Chinese group carries out first large-scale AI cyber attack ‘without substantial human intervention’ | Technology

Artificial intelligence (AI) is evolving to achieve ever higher levels of autonomy. It is the main feature of agents, models that not only provide answers to requirements, but are also able to plan and execute tasks on behalf of the user. This potential cannot escape malicious actors, who use this “agent” capability to develop sophisticated, massive, low-cost attack campaigns. Anthropic, an American AI research and development company founded by former members of OpenAI (its CEO is Dario Amodei), has detected what they consider to be “the first documented case of a large-scale cyberattack executed without substantial human intervention” and for which they blame a “Chinese state-sponsored” group, according to a newly published report.

The attack, described as “unprecedented”, was reported in mid-September. “We detected suspicious activity that further investigation determined to be a highly sophisticated espionage campaign. The attackers exploited the capabilities agentic of artificial intelligence not only as a consultancy tool, but to carry out cyber attacks themselves”.

The actor, which Anthropic identifies “with great reliability” as a Chinese state-sponsored group, acted by manipulating that company’s artificial intelligence platform, Claude Code, “to try to infiltrate around thirty global targets and was successful in a small number of cases.” The target, as in most cases of these large-scale attacks, were large technology companies, financial institutions, chemical industries and government agencies.

Following discovery of the attack, Anthropic opened a more than 10-day investigation to assess the scope of the attack, block compromised AI accounts, and notify both authorities and directly affected entities.

Attackers took advantage of the high capabilities of artificial intelligence to collect passwords and data, process and analyze them according to the target. “They can now search the web, retrieve data, and perform many other actions that were previously the exclusive domain of human operators,” explains Anthropic. They later exploited the coding function so that the same AI could develop espionage and sabotage programs.
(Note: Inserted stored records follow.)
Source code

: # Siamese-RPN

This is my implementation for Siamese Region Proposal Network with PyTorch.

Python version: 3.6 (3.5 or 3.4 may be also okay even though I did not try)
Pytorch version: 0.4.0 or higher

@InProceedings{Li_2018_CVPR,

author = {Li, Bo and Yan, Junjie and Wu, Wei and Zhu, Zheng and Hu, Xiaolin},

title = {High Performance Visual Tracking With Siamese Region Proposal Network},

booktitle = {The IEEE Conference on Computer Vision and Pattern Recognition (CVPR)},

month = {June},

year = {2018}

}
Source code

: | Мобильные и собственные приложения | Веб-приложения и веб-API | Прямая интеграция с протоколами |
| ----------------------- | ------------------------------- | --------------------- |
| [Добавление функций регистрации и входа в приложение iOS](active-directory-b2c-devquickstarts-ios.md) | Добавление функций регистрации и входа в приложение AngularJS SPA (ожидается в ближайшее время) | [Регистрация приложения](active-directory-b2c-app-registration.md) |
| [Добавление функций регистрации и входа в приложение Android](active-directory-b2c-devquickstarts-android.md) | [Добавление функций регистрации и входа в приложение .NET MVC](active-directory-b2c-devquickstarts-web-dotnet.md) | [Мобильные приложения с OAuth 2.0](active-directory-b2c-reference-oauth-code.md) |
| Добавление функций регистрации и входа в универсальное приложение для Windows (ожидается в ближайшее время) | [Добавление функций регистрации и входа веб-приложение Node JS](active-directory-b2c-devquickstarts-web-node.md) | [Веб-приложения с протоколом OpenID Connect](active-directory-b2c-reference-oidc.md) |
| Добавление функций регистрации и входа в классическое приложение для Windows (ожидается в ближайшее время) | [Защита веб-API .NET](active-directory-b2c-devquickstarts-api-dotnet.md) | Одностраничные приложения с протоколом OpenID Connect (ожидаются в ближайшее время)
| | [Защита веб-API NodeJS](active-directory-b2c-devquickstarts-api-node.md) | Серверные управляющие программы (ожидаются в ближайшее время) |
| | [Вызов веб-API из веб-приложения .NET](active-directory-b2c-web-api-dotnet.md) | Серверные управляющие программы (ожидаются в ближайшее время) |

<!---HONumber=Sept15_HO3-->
The program used was the company’s AI program, Claude, although it comes with security measures to prevent malicious use. “He was extensively trained to avoid malicious behavior, but was deceived by breaking down the attacks into smaller, seemingly innocuous tasks, so as not to arouse the platform’s suspicions and prevent the activation of blocking mechanisms. “Claude was led to believe that (the initiator of the processes) was an employee of a legitimate cybersecurity company and that he was being used in defensive tests,” explain the authors of the Anthropic report.

The AI ​​acted autonomously in more than 90% of cases, and human intervention was reduced to between 4% and 6% of critical decisions.

“This attack represents an escalation of piracy, which until now has required increased human intervention,” Anthropic concludes. The company points out, however, that just as AI was used for this attack, it is also developing more sophisticated and effective tools to avoid them.

In this sense, Billy Leonard, head of Google’s Threat Intelligence group, highlights attempts to use legitimate AI tools and how the safeguards developed force attackers to resort to illegal models. “Although adversaries (hackers) are trying to use conventional AI platforms, security barriers have led many to turn to models available on the black market. These tools have no restrictions and can offer a significant advantage to the less advanced,” he explains in a statement.

In this regard, the digital security company Kaspersky has detected new and sophisticated cyber attack campaigns that spread malicious language patterns to put the security of users at risk who resort to them without knowing their nature.

The company has identified a program, called BrowserVenomwhich is distributed via a fake AI assistant called DeepSneak. This impersonates the identity of DeepSeek-R1 and is even promoted via Google ads. “The goal is to get users to install software malicious program that redirects web traffic to servers controlled by attackers, allowing them to steal credentials and sensitive information,” the company warns.

Cybercriminals use websites phishing (hoax) and manipulated versions of legitimate installers such as Ollama or LM Studio to disguise the attack, even bypassing Windows Defender protection.

“These types of threats show how locally executable language models, while useful, have also become a new risk vector if they are not downloaded from verified sources,” warns Kaspersky.

The report from Leonard’s team at Google identifies the provenance of the main players of the new campaigns in China, North Korea, Russia and Iran: “They are trying to use artificial intelligence for everything from executing malwareindications of social engineering and sale of artificial intelligence tools, until the improvement of all phases of its operations.”